Dataset items:
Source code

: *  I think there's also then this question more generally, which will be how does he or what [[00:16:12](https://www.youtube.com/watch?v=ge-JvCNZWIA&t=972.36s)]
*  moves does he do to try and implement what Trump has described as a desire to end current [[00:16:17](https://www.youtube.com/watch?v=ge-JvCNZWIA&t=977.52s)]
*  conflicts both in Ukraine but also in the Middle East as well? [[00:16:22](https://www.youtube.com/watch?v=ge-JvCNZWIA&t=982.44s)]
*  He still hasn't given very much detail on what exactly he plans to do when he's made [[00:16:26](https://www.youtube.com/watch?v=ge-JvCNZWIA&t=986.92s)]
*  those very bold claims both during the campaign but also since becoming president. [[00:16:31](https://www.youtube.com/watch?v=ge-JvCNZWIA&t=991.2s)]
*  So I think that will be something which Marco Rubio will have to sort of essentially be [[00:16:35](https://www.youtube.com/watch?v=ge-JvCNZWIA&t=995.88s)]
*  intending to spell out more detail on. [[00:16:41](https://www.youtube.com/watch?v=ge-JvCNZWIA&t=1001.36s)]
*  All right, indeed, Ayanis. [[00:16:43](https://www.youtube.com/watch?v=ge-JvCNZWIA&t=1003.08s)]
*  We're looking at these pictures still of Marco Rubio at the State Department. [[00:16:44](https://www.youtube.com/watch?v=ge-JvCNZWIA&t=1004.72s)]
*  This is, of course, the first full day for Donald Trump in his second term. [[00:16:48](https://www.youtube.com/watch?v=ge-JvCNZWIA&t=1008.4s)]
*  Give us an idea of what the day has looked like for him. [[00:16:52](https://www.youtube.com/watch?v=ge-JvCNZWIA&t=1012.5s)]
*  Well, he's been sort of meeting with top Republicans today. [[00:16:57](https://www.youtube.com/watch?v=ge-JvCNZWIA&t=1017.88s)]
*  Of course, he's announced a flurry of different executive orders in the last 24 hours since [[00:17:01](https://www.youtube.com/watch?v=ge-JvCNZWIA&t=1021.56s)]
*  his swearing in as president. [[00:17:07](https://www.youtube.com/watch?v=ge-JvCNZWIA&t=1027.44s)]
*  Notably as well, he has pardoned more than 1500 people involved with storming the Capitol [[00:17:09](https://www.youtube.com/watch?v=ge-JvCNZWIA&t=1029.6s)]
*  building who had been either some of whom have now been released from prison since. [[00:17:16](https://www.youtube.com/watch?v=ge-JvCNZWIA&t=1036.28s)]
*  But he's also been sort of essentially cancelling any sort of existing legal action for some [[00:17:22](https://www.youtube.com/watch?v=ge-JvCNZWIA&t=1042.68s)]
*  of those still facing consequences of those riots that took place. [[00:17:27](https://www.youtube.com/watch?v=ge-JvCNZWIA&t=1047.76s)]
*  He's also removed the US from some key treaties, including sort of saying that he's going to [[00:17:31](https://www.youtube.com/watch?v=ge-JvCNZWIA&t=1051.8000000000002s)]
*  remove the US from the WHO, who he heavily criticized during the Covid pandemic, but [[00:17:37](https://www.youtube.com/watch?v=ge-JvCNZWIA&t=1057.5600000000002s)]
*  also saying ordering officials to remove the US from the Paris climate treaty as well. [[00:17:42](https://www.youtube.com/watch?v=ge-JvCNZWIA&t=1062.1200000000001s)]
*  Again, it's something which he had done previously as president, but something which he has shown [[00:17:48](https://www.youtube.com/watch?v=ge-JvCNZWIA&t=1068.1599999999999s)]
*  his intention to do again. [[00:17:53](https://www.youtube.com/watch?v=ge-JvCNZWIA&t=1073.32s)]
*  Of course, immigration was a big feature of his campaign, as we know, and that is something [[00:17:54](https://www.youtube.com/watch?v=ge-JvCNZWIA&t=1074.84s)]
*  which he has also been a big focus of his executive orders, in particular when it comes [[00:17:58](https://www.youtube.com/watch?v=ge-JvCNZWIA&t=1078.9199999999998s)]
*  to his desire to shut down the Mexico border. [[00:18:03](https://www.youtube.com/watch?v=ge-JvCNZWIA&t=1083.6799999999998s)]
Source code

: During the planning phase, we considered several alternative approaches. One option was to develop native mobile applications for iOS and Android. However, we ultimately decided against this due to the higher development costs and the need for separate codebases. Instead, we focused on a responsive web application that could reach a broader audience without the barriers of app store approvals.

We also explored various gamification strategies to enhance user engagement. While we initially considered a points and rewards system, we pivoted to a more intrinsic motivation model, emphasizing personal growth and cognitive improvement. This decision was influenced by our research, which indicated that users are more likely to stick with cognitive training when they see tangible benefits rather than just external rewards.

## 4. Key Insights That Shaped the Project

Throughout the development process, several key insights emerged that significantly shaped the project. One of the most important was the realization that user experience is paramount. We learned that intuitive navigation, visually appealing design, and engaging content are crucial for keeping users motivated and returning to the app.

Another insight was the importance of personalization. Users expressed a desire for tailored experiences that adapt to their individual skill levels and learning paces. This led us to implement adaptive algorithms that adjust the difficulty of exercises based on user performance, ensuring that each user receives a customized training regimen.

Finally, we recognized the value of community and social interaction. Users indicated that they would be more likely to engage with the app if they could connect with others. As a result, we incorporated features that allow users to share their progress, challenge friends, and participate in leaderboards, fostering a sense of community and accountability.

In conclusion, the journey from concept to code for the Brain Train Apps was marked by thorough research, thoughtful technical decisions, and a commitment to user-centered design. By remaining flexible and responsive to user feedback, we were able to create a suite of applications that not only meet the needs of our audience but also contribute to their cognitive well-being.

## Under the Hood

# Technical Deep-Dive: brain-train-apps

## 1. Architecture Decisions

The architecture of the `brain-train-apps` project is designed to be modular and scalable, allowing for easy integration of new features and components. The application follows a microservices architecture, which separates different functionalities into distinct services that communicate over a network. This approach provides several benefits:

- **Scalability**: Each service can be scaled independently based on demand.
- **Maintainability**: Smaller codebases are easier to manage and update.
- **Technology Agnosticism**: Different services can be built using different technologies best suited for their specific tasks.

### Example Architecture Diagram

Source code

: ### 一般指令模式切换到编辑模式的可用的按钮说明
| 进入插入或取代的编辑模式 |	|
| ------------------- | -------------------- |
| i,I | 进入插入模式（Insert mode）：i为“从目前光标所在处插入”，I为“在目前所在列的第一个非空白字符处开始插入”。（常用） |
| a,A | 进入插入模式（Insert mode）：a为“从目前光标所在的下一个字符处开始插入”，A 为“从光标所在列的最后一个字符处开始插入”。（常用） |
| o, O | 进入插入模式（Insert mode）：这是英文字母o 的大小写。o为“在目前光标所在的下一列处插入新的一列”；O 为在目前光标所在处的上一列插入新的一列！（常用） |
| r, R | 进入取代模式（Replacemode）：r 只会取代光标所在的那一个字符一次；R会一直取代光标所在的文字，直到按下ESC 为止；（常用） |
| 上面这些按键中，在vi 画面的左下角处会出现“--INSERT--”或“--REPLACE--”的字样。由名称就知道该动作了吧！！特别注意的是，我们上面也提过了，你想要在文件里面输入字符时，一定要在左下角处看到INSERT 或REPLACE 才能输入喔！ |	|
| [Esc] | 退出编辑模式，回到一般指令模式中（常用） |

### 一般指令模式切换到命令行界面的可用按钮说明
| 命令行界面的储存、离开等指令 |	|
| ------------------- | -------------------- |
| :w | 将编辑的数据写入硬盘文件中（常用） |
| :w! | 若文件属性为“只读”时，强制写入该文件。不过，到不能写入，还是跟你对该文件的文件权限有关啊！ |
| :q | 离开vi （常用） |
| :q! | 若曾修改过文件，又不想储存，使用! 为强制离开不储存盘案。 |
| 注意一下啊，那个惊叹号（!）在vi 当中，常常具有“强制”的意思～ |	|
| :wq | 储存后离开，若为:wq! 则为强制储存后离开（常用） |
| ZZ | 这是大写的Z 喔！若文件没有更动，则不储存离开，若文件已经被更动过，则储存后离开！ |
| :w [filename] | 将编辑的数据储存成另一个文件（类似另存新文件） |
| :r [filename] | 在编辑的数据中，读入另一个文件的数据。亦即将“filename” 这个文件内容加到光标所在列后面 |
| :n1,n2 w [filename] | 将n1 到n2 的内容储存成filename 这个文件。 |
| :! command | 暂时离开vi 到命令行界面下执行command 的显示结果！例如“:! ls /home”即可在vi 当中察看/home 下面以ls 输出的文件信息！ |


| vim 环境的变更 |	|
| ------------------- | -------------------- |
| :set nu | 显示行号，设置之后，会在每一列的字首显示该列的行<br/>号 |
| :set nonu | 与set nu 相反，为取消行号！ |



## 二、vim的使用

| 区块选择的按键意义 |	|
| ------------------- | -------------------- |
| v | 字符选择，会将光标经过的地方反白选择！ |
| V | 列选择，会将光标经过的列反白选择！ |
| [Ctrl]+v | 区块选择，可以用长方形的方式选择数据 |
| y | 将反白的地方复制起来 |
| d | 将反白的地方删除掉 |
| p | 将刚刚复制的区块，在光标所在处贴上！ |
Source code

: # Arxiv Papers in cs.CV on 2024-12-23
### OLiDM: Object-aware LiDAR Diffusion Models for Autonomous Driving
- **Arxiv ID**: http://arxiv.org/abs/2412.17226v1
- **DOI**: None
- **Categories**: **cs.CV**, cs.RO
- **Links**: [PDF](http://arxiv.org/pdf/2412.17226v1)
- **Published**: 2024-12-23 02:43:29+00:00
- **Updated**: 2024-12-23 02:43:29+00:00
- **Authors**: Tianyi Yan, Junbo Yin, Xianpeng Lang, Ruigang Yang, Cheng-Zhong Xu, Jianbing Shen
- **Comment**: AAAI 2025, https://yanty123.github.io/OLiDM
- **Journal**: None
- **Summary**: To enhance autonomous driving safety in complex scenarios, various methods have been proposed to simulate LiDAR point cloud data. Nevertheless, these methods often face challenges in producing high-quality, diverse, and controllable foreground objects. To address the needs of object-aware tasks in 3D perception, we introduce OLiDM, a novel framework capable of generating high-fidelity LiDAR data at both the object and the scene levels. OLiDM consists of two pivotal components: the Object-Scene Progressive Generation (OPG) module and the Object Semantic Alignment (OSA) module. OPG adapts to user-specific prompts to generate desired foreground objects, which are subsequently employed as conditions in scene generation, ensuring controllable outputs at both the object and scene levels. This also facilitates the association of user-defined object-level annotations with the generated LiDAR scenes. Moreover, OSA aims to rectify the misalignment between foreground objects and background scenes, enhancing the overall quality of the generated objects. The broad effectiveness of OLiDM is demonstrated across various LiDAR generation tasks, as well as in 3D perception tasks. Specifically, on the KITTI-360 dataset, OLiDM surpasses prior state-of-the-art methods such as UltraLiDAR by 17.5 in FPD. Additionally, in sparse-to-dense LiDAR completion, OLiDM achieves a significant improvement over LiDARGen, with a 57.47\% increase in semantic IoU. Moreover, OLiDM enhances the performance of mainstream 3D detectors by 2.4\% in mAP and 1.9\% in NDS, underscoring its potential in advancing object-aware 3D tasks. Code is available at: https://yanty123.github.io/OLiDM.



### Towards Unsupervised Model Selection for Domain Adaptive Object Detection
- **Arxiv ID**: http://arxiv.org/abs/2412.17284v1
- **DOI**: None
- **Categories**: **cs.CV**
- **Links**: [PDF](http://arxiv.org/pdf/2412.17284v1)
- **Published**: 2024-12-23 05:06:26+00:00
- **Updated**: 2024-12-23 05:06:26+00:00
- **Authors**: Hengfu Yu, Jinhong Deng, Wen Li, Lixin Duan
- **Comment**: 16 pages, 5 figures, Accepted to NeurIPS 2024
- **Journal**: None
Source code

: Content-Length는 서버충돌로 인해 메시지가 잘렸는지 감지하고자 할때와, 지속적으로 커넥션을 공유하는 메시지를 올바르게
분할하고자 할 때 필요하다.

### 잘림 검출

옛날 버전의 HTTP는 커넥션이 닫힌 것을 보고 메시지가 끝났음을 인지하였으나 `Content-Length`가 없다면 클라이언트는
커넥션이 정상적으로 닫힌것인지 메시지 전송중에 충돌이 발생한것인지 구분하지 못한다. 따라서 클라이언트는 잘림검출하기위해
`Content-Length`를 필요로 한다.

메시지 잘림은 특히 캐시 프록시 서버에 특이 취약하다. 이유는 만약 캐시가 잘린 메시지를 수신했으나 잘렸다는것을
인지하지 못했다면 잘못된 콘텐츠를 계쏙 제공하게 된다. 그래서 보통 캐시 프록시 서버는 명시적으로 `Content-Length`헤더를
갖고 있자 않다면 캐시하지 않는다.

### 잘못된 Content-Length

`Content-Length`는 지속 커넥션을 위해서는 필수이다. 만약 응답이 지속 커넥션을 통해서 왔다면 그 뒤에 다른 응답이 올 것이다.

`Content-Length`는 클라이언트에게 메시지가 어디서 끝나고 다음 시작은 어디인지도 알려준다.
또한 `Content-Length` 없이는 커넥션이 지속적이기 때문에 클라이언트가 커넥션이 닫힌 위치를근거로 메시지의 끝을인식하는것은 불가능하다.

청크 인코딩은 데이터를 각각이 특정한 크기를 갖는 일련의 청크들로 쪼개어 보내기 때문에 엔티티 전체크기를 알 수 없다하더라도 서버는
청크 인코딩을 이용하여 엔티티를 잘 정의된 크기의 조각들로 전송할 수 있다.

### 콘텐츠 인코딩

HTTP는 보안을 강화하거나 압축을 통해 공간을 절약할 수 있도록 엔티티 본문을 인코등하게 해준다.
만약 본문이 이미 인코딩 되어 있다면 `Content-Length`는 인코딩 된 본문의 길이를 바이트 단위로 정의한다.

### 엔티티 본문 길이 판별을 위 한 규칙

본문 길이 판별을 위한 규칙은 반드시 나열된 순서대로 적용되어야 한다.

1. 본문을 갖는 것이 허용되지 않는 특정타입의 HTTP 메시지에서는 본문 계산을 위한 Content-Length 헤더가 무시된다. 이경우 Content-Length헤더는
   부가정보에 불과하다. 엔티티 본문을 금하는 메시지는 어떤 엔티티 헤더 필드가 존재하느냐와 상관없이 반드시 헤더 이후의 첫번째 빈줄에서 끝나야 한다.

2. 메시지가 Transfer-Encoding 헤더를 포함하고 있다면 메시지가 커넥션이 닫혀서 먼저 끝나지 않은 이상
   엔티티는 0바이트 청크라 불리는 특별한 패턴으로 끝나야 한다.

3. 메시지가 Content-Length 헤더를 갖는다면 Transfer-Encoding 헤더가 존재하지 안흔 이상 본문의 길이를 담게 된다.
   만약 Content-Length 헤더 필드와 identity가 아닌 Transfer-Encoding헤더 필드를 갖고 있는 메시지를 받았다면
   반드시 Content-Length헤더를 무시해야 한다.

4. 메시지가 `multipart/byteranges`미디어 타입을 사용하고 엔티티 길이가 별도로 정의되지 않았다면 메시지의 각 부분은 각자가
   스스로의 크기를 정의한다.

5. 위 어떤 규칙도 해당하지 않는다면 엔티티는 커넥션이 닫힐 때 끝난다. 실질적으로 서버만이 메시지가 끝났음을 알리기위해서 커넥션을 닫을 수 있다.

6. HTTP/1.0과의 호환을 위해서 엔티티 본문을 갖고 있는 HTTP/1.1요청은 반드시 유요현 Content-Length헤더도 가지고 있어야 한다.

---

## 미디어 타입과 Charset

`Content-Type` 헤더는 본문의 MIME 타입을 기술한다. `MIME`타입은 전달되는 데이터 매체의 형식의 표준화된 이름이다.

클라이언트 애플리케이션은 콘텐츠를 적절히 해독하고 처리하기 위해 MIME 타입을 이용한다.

- What you need to do -
Tell how many lines of the records above contain "different", replying with the number only.

- Solution for this exercise -
3